Get Away's lyrics, however, are filled with modern flourishes -- like "Sari," McKay's infamous rap song, in which she finds empowerment in her faults ("I'm sorry for my views/I don't know how to schmooze/And yet you know that really/I'm sorry for you"). The album is also colored by McKay's wicked sense of humor. "David" refers to the President as "Mister Bushie"; on "Clonie," she slyly says that she "should've signed with Verve instead of Sony." The bouncy jazz cabaret standout "Won't U Be Nice" turns the classic courtship song on its tail with lines like, "If you would sit/Oh so close to me/That would be nice/. . . If you don't/I'll slit your throat."
"I've always had . . . at once a very low self-esteem and a very healthy self-esteem when it comes to what I want," McKay explains, calling from somewhere in Pennsylvania while hanging out with her cat, Emerald. "If I really believe what I want is correct -- although I hate fighting -- I feel like you gotta fight to the death for it. This album was my baby, and I felt like a mother defending her cubs."

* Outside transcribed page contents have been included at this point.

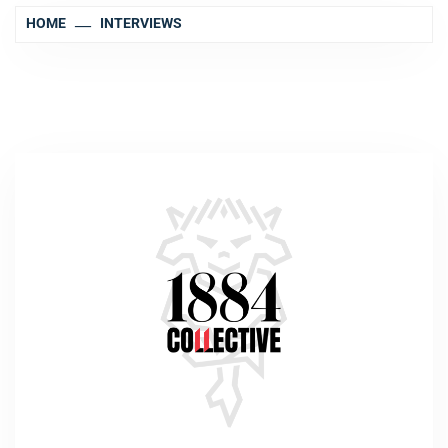
HOME
INTERVIEWS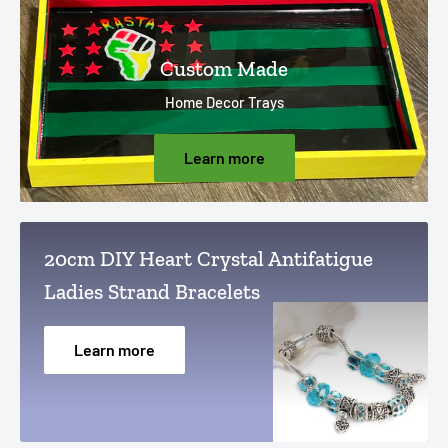
Custom Made
Home Decor Trays
Learn more
20cm DIY Heart Crystal Antifatigue
Ladies Strand Bracelets
Learn more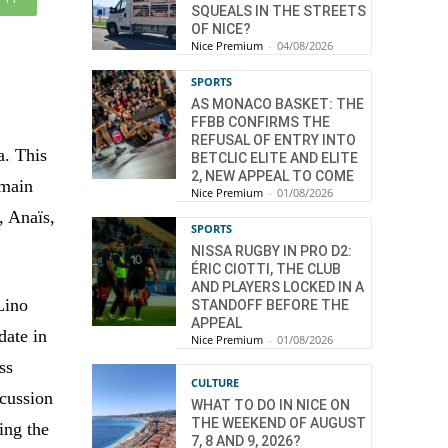
SQUEALS IN THE STREETS
OF NICE?
Nice Premium
-
04/08/2026
SPORTS
AS MONACO BASKET: THE
FFBB CONFIRMS THE
REFUSAL OF ENTRY INTO
a. This
BETCLIC ELITE AND ELITE
2, NEW APPEAL TO COME
omain
Nice Premium
-
01/08/2026
, Anaïs,
SPORTS
NISSA RUGBY IN PRO D2:
ÉRIC CIOTTI, THE CLUB
AND PLAYERS LOCKED IN A
Lino
STANDOFF BEFORE THE
APPEAL
date in
Nice Premium
-
01/08/2026
ss
CULTURE
scussion
WHAT TO DO IN NICE ON
THE WEEKEND OF AUGUST
ing the
7, 8 AND 9, 2026?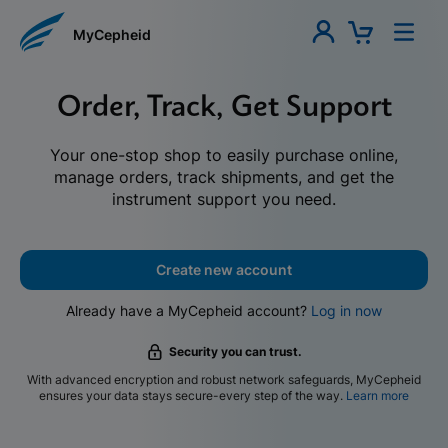
MyCepheid
Order, Track, Get Support
Your one-stop shop to easily purchase online,
manage orders, track shipments, and get the
instrument support you need.
Create new account
Already have a MyCepheid account?
Log in now
Security you can trust.
With advanced encryption and robust network safeguards, MyCepheid
ensures your data stays secure-every step of the way.
Learn more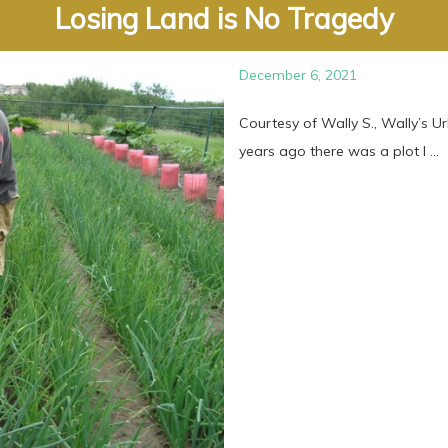
Losing Land is No Tragedy
December 6, 2021
Courtesy of Wally S., Wally’s U
years ago there was a plot I ...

This stubbornness has caused occasional friction with her label, Columbia. Her insistence that Get Away be released as a two-CD set is just one of their more publicized clashes. She's currently dismayed over their support of an electronic press kit, which was filmed during a particularly bad fashion stretch in which she "had bright orange hair, bright orange eyebrows. I didn't know what I was doing with my makeup. Everything wrong came together at once." The kit also features an "atrocious" performance from her.
"That doesn't represent me at all," she says. "I hate it. So, we've been trying to get in this French footage we shot. I just feel that they [the label] are severely prejudiced . . . towards conformity. You always come up against that. These are people that have worked with the greats, and they still don't seem to understand what made them great was that they were different. You're reminded that you're not being enabled to create for yourself, you are being enabled to create for them. As people I really like them, but as collaborators -- it's hell!"
She laughs after this emphatic statement, but her consternation brings up one of the most refreshing things about McKay. While other pop stars her age resign themselves to malleability, she is fiercely protective of her quirks and originality. She demands control over how to present her art and image to the world, and refuses to compromise who she is or what she wants to stand for to fit into any glossy, narrow niche. It's an ambitious attitude, caused by a passion for and belief in her craft -- and has nothing to do with spoiled diva behavior.
"If you talk to any person off the street and you start talking to them about art, and then you say, 'What would you do if you were so-and-so's manager?' everybody has an opinion," McKay says. "Everybody would do it differently.
"I guess that's what some of the songs on the album are about. For so long I just beat myself up, because other people do things differently and I never fit into that. At a certain point, you can say, 'It's always me,' or you can say, 'Well, yeah, but you know . . . I don't know, Chaplin was a weirdo.' Weird isn't bad."
McKay grew up with her actress mother, living first in Harlem, then Olympia, Washington, and finally Pennsylvania, where she participated in a not-so-fun competitive marching band in high school ("It really was my first full-on backstabbing war, and that went on for four years"). She entered the Manhattan School of Music at age 16, a time she calls "torture," and dropped out two years later and started playing piano bars. After a spot opening for the artsy Trachtenburg Family Slideshow Players in 2003 earned her a glowing Time Out New York article, record labels came calling -- and now McKay is touring amphitheaters to critical acclaim.
"The main thing I want is for [my music] to affect [people] the way my favorite music affects me," she says. "That you feel either you are the singer, or they are singing about you. I want them to listen to it and have it to be able to help them in their life somehow.
"Music is what got me through college, and it's what continues to get me though everything. I need it, it's like a drug, and it's that way with most people. If I could be that person to some people, that just means everything to me."